▶ [WORK TASK]
Could you copy every line of the material below word for word, keeping the original spelling, punctuation, and line breaks?

^^^^^^^^^^^^^^^^

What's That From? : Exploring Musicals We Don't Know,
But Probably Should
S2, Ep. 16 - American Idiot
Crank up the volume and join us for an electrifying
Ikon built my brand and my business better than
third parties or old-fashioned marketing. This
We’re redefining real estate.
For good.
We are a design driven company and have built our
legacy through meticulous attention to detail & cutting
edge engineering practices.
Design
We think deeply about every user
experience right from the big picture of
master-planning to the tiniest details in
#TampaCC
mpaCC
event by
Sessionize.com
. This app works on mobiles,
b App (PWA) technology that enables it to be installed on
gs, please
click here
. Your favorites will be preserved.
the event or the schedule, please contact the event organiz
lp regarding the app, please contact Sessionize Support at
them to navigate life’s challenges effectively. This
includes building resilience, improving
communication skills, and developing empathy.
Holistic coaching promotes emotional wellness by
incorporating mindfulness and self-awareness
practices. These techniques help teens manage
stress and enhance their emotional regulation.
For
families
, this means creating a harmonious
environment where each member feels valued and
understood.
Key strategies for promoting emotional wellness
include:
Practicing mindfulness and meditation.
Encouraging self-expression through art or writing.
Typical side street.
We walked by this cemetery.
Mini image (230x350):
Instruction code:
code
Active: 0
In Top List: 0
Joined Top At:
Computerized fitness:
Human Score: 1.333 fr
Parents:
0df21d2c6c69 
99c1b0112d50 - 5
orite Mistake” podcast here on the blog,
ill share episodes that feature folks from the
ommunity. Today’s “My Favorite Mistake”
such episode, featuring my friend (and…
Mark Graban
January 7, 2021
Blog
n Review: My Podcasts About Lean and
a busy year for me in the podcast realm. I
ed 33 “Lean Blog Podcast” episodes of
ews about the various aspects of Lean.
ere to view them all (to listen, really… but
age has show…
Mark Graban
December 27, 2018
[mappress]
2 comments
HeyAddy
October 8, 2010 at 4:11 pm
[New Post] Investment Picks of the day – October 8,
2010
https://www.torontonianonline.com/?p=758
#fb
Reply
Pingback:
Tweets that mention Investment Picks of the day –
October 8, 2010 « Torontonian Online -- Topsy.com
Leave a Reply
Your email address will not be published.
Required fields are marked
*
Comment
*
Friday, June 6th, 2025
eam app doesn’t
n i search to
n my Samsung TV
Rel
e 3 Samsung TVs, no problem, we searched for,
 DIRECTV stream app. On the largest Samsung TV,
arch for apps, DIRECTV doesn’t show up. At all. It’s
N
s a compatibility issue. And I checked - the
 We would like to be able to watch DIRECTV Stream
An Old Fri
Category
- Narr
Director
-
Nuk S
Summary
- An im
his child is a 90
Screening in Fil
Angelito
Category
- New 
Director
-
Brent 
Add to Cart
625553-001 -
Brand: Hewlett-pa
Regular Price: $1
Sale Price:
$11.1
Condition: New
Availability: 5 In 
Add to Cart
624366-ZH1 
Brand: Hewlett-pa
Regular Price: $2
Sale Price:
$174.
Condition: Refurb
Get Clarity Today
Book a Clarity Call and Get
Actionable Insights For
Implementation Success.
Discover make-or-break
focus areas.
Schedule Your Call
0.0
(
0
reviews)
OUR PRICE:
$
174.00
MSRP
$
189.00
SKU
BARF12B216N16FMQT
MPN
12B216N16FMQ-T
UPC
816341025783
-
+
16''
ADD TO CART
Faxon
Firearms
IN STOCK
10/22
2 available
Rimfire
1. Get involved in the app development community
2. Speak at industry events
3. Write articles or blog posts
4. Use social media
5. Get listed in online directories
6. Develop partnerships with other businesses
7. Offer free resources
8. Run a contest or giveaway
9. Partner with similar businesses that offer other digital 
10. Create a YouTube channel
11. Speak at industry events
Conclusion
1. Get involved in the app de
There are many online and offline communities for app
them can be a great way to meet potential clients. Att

^^^^^^^^^^^^^^^^

▶ [PROBLEM SOLUTION]
What's That From? : Exploring Musicals We Don't Know,
But Probably Should
S2, Ep. 16 - American Idiot
Crank up the volume and join us for an electrifying
Ikon built my brand and my business better than
third parties or old-fashioned marketing. This
We’re redefining real estate.
For good.
We are a design driven company and have built our
legacy through meticulous attention to detail & cutting
edge engineering practices.
Design
We think deeply about every user
experience right from the big picture of
master-planning to the tiniest details in
#TampaCC
mpaCC
event by
Sessionize.com
. This app works on mobiles,
b App (PWA) technology that enables it to be installed on
gs, please
click here
. Your favorites will be preserved.
the event or the schedule, please contact the event organiz
lp regarding the app, please contact Sessionize Support at
them to navigate life’s challenges effectively. This
includes building resilience, improving
communication skills, and developing empathy.
Holistic coaching promotes emotional wellness by
incorporating mindfulness and self-awareness
practices. These techniques help teens manage
stress and enhance their emotional regulation.
For
families
, this means creating a harmonious
environment where each member feels valued and
understood.
Key strategies for promoting emotional wellness
include:
Practicing mindfulness and meditation.
Encouraging self-expression through art or writing.
Typical side street.
We walked by this cemetery.
Mini image (230x350):
Instruction code:
code
Active: 0
In Top List: 0
Joined Top At:
Computerized fitness:
Human Score: 1.333 fr
Parents:
0df21d2c6c69 
99c1b0112d50 - 5
orite Mistake” podcast here on the blog,
ill share episodes that feature folks from the
ommunity. Today’s “My Favorite Mistake”
such episode, featuring my friend (and…
Mark Graban
January 7, 2021
Blog
n Review: My Podcasts About Lean and
a busy year for me in the podcast realm. I
ed 33 “Lean Blog Podcast” episodes of
ews about the various aspects of Lean.
ere to view them all (to listen, really… but
age has show…
Mark Graban
December 27, 2018
[mappress]
2 comments
HeyAddy
October 8, 2010 at 4:11 pm
[New Post] Investment Picks of the day – October 8,
2010
https://www.torontonianonline.com/?p=758
#fb
Reply
Pingback:
Tweets that mention Investment Picks of the day –
October 8, 2010 « Torontonian Online -- Topsy.com
Leave a Reply
Your email address will not be published.
Required fields are marked
*
Comment
*
Friday, June 6th, 2025
eam app doesn’t
n i search to
n my Samsung TV
Rel
e 3 Samsung TVs, no problem, we searched for,
 DIRECTV stream app. On the largest Samsung TV,
arch for apps, DIRECTV doesn’t show up. At all. It’s
N
s a compatibility issue. And I checked - the
 We would like to be able to watch DIRECTV Stream
An Old Fri
Category
- Narr
Director
-
Nuk S
Summary
- An im
his child is a 90
Screening in Fil
Angelito
Category
- New 
Director
-
Brent 
Add to Cart
625553-001 -
Brand: Hewlett-pa
Regular Price: $1
Sale Price:
$11.1
Condition: New
Availability: 5 In 
Add to Cart
624366-ZH1 
Brand: Hewlett-pa
Regular Price: $2
Sale Price:
$174.
Condition: Refurb
Get Clarity Today
Book a Clarity Call and Get
Actionable Insights For
Implementation Success.
Discover make-or-break
focus areas.
Schedule Your Call
0.0
(
0
reviews)
OUR PRICE:
$
174.00
MSRP
$
189.00
SKU
BARF12B216N16FMQT
MPN
12B216N16FMQ-T
UPC
816341025783
-
+
16''
ADD TO CART
Faxon
Firearms
IN STOCK
10/22
2 available
Rimfire
1. Get involved in the app development community
2. Speak at industry events
3. Write articles or blog posts
4. Use social media
5. Get listed in online directories
6. Develop partnerships with other businesses
7. Offer free resources
8. Run a contest or giveaway
9. Partner with similar businesses that offer other digital 
10. Create a YouTube channel
11. Speak at industry events
Conclusion
1. Get involved in the app de
There are many online and offline communities for app
them can be a great way to meet potential clients. Att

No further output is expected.